Over the years, employees and retirees have learned that one way to get their employers to take notice of their concerns is by introducing a shareholder resolution at their company's annual meeting.
Each year, shareholder employees and retirees at companies like Verizon, IBM, General Electric and many other companies submit resolutions to be voted on by the company's shareholders. Shareholder meetings take place once year and are open to those who stock in any company that is publicly-traded. Securities and Exchange Commission (SEC) regulations allow shareholders who have owned $2,000 or more in company stock for at least a year to submit governance proposals to be considered at these meetings.
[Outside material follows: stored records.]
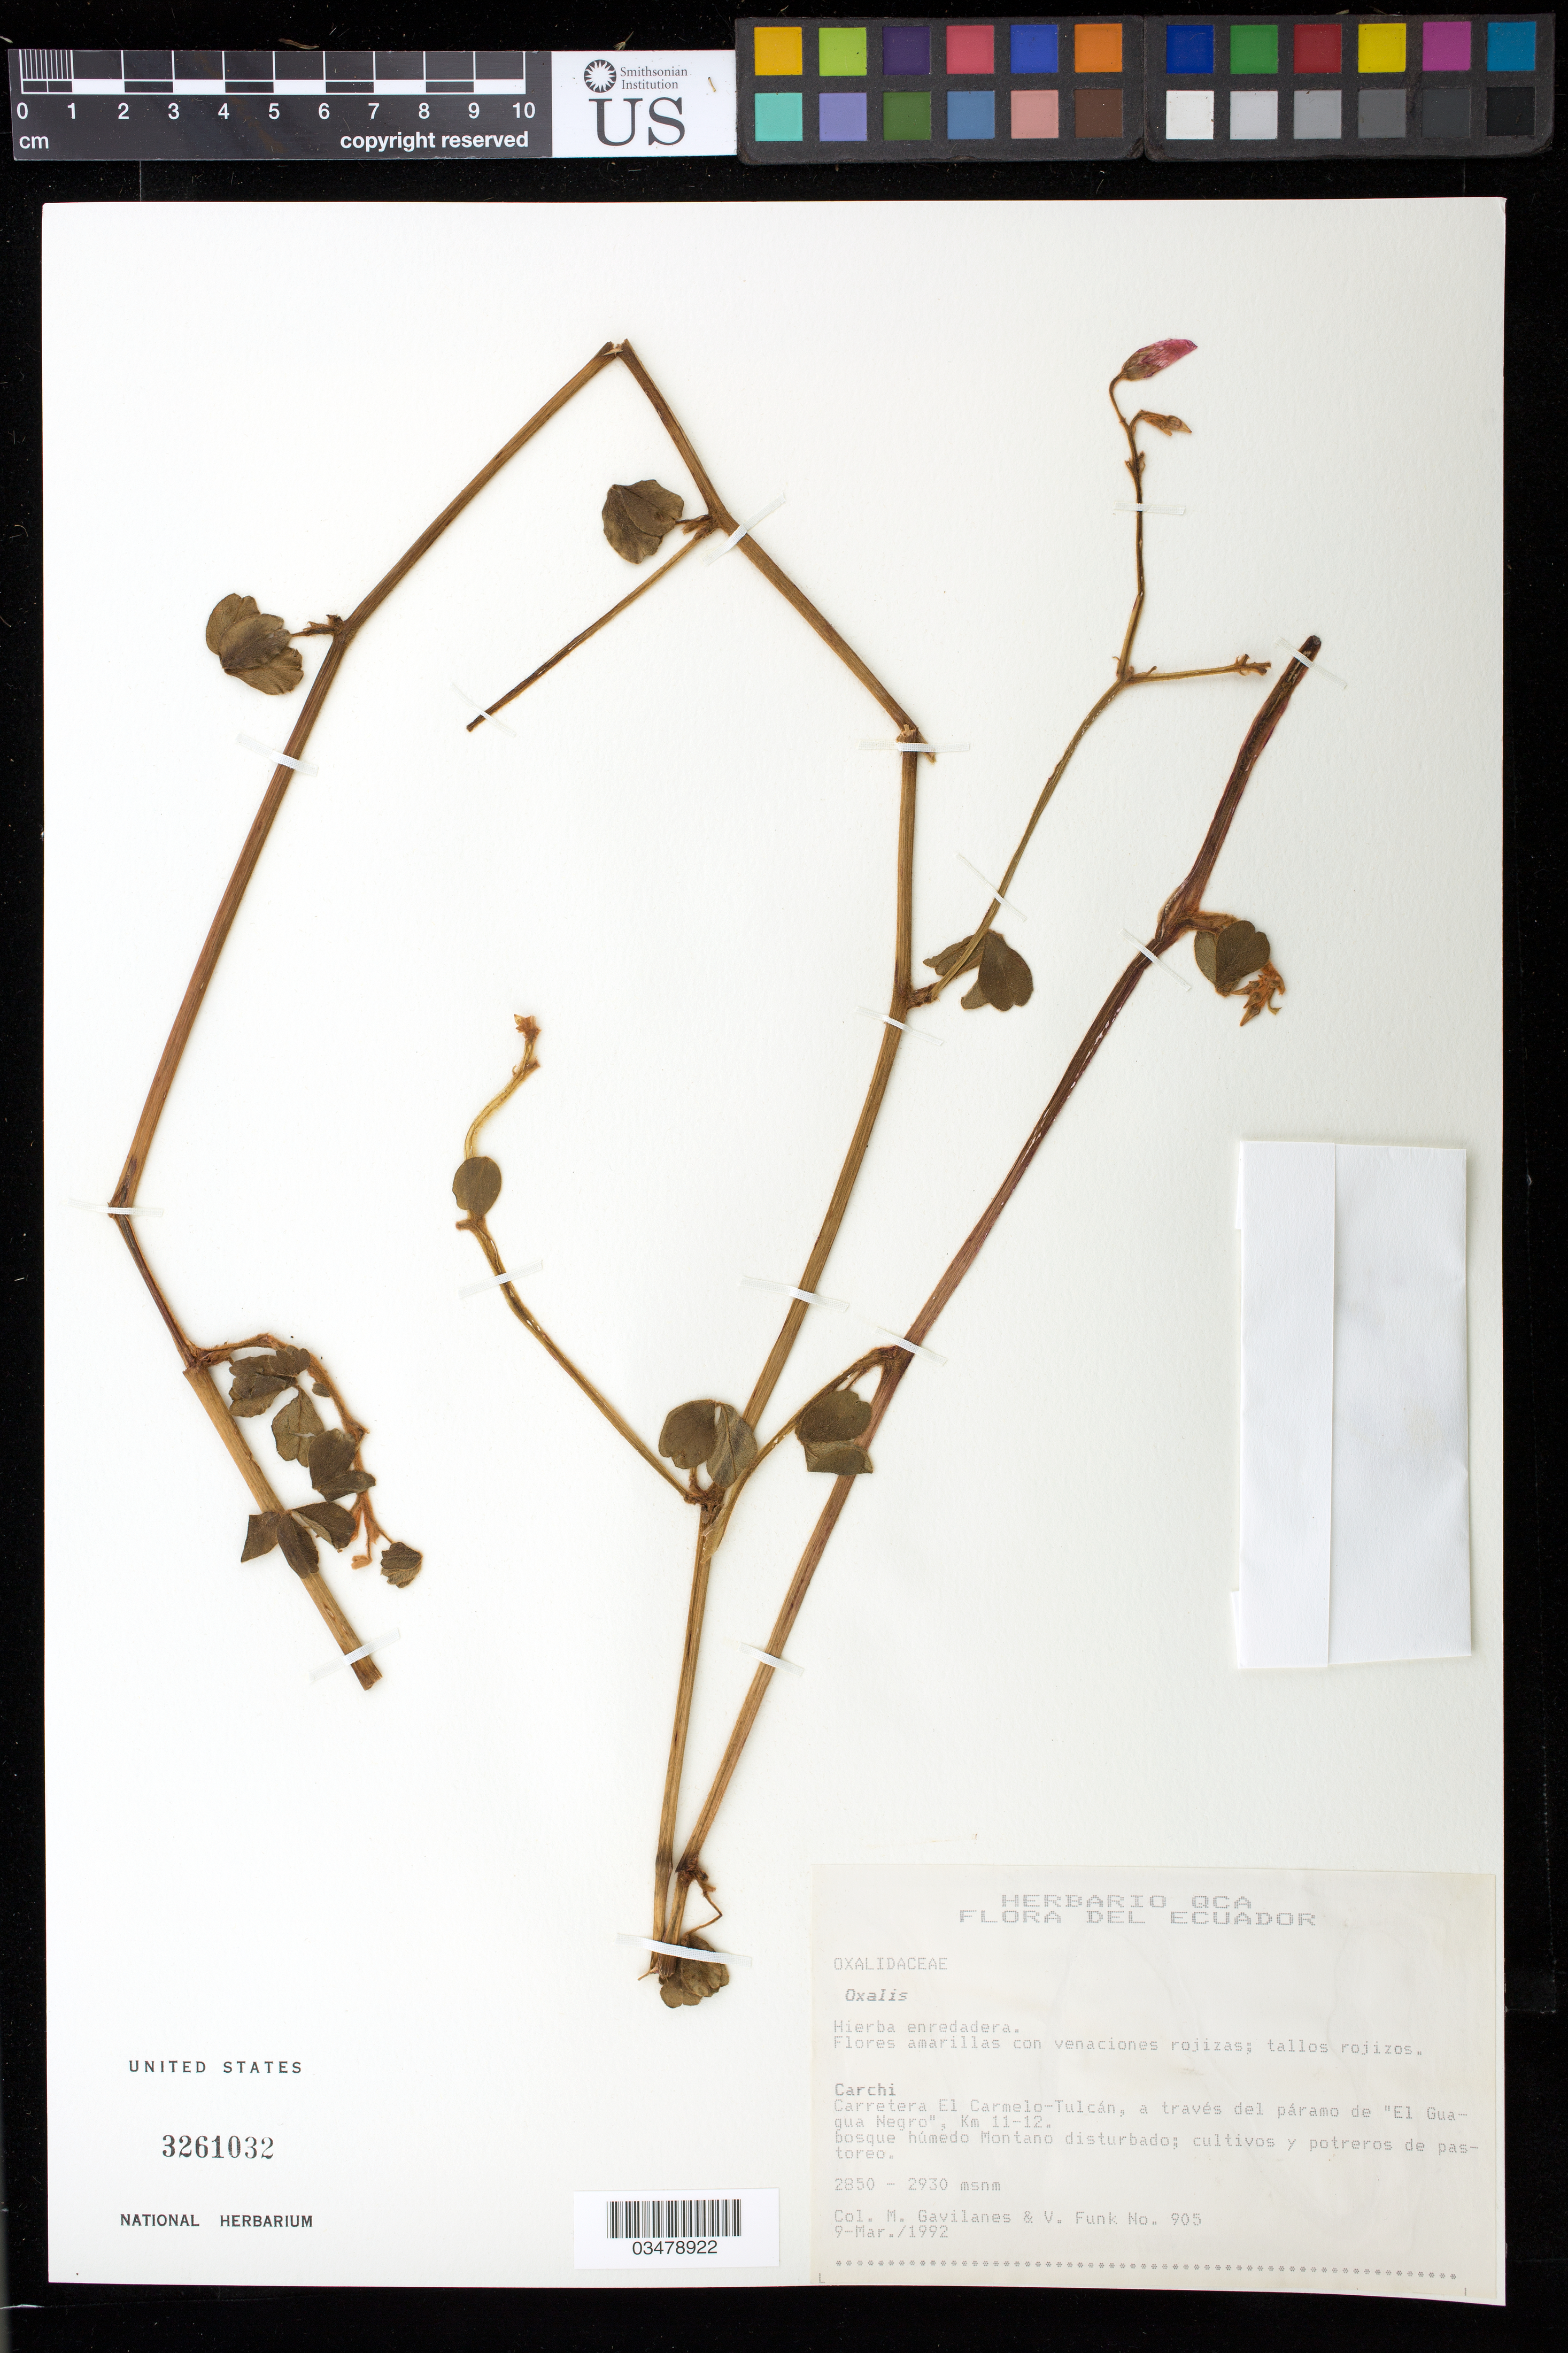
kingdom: Plantae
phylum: Tracheophyta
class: Magnoliopsida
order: Oxalidales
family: Oxalidaceae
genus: Oxalis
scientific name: Oxalis sp.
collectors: M. Gavilanes & V. Funk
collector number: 905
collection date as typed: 9 Mar 1992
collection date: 1992-03-09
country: Ecuador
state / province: Carchi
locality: Carretera Julio Andrade-El Carmelo, Km 20-23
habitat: bosque mudedo Montano disturbado; cultivos y potreros de pastoreo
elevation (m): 2850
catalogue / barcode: US 3261032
Because of very strict SEC rules, shareholder resolutions can only address issues that do not concern the "everyday business" of companies. Because of this, issues regarding pensions and retiree health insurance benefits are often incorporated in resolutions relating to the governance of the company. For example, they may deal with the independence of the Board of Directors, or the amounts they are paid.
A number of grassroots activists have drafted shareholder resolutions on governance issues as a way of making sure the voices of employees and retirees are heard by a company's key executives. Because so much stock is held by employees and retirees, both directly and though their 401(k) plans, their votes on these resolutions can make a significant difference.
Those who cannot attend shareholder meetings can submit their proxy votes on specific issues by regular mail, and often also by e-mail telephone and through web sites. If you own shares through a 401(k) plan or through a brokerage or mutual fund, and do not vote, your stock will ordinarily be voted for the company and against individual shareholder resolutions.